Ever since then, however, questions have arisen about contacts between Schiff and/or his staff and the whistleblower prior to his complaint, as well as the whistleblower’s connections to potential Donald Trump challengers in the 2020 election. It didn’t help matters to have Schiff lie about the former, and rumors about connections to Joe Biden keep coming up.

Some outlets, including our sister site RedState, have published the name of the suspected whistleblower. I’m not sure we’ve seen enough conclusive evidence to settle on the person being mentioned, although he does seem to fit all of the parameters known about the whistleblower. The whistleblower’s attorneys released a statement today warning that media outlets and reporters would be held “personally liable” for any harm that befalls their client after being outed:

Ahem. Zaid and Bakaj are well-known attorneys specializing in nat-sec litigation, but perhaps they’re not quite as expert in First Amendment casework. Media outlets and reporters are not under any obligation to follow Congress’ rules on naming persons involved in scandals, nor does their reporting on legitimate news open them to “liability” for the actions of others. The provenance of a complaint that starts an impeachment process is certainly within the “legitimate news” realm, as are questions about what his motivations might be. In fact, that’s not just a legitimate news question, it’s also a legitimate fact-finding question, to which we’ll return in a minute.
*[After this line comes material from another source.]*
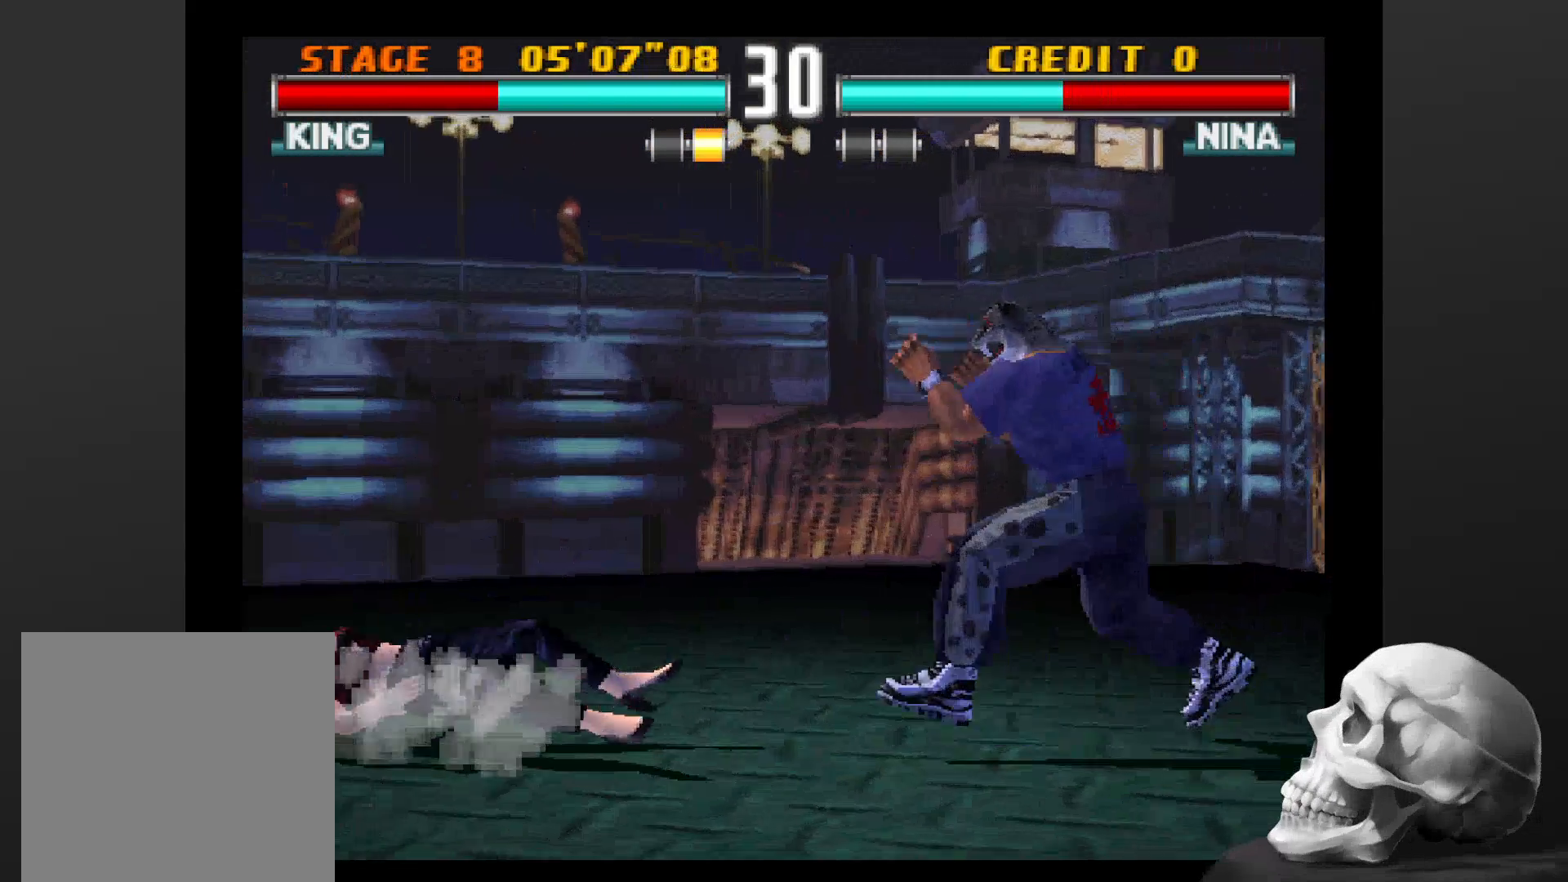
{"dt_ms": 500, "buttons": [], "left_stick": "center", "right_stick": "center", "events": []}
If these outlets name the wrong person, that certainly creates liability, as the news outlets that identified the wrong two men as the Boston Marathon bombing suspects found out rather quickly. (And in the Navy shipyard shooting, and in Aurora, and in the Atlanta Olympics bombing, etc etc etc…) Bakaj and Zaid are spot on in that regard, but truth in reporting is a pretty solid defense against claims such as this. Government workers don’t have special claims to protection against investigative reporting or for anonymity in reporting on news stories, whether they blow whistles or not.

This might end up not being much of a choice for Bakaj’s client anyway. If Democrats vote to impeach Trump, a trial must begin in the Senate, where Republicans will control all of the processes that Schiff currently controls. It’s all but certain that Senate Republicans will take a very keen interest in just how this all started, and might start issuing subpoenas to House attorneys to testify as to their contacts with this whistleblower. They could also subpoena the whistleblower himself, although certain safeguards would still apply, but it might be sufficient to force transparency on House committee staffers in establishing who participated in this whistleblowing, at what time, and for what purpose.

At any rate, the fact that Democrats no longer want the whistleblower to participate in this process is not going to deter Republicans from pursuing this issue. In fact, it might just raise a big red flag for Lindsey Graham when — or if — he gets the case.